◆ Provided passage ◆
⟨

# Speaker placement for 7.1 system



## tonyvdb (Sep 5, 2007)

On a 7.1 system where should the larger speakers be placed. I have a pair of Mission 761's and a pair of 762i's. The 762i's are a little bit larger than the 761's and wonder if they should be mounted at the rear position behind the listening position or on the side walls?


----------



## drdoan (Aug 30, 2006)

Your best speakers should be used for the front as that is where most of the sound information is going. I prefer my surrounds to be mounted higher than the listening position just behind my ears. Dennis


----------



## tonyvdb (Sep 5, 2007)

Hi and thanks for your answer. I do have my best speakers in the front they are Mission 765 towers. I was only concerned with the rear surround channels.


----------



## jerome (Apr 24, 2007)

Try to Google for speaker placement and you will probably find an answer to your question.
Dolby laboratories have one version:
Speaker Placement
THX have a slightly different one:
http://www.thx.com/home/setup/speakers/71.html

You will have to try and figure out what works best for you. It is not always so easy to place the speakers are Dolby and THX expect them to be placed.


----------



## alexadams77 (Aug 4, 2007)

Most of the movies out these days are decoded in 5.1, so the larger speakers should be on the side walls as they will see more action from movies then the rear surrounds. Even if you have NEO or Matrix on your receiver, the side surrounds will always play more then the rear surrounds.


----------



## jerome (Apr 24, 2007)

alexadams77 said:


> Most of the movies out these days are *decoded *in 5.1, ...


You mean coded not decoded, right? That's correct that most DVDs today are coded in 5.1 but an extra (pair of ) speaker(s) can help a lot if you have a large room by creating a complete surround stage (i.e. something is happening behind your back, not just on your sides).

⟩

◆ Supplied records ◆

⟨

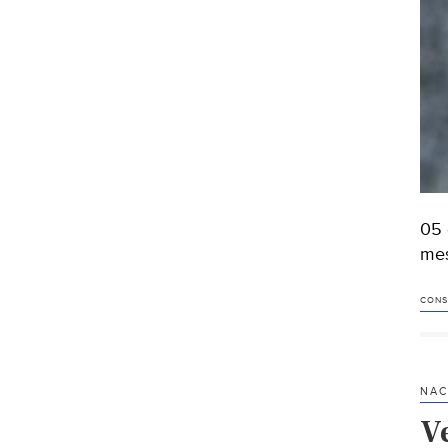
05 
mes
CONS
NAC
V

⟩

◆ Task requirements ◆
1. In the speaker placement thread, which speakers does tonyvdb have in the front?
2. Write the next reply in the speaker placement thread, picking up after jerome's last post.

◆ Results by task ◆
1. Mission 765 towers.

2.
Budget and priority are important here. For instance, I haven't updated my 5.1 system to 6/7.1yet because I feel that there is more to get by upgrading the components in my current system than going to 6/7.1.


----------



## tonyvdb (Sep 5, 2007)

Thanks for the advice guys, I have an Onkyo TXSR805 on its way to me and I needed to know the proper placement for the speakers so this helps allot I will put the 762i's on the side walls as my room is fairly large (15'X40')


----------



## Guest (Nov 20, 2007)

tonyvdb said:


> Thanks for the advice guys, I have an Onkyo TXSR805 on its way to me and I needed to know the proper placement for the speakers so this helps allot I will put the 762i's on the side walls as my room is fairly large (15'X40')


B/C of my current room layout I was forced to put my side surrounds on the back wall flush with the seating position (i.e. no R side wall). Wherever you decide to put your speakers, may I suggest being sure to calibrate them with the rest of your system using a sound meter. In my experience, it probably makes just as much of a difference as whether you hang the surrounds on the side vs. the back wall.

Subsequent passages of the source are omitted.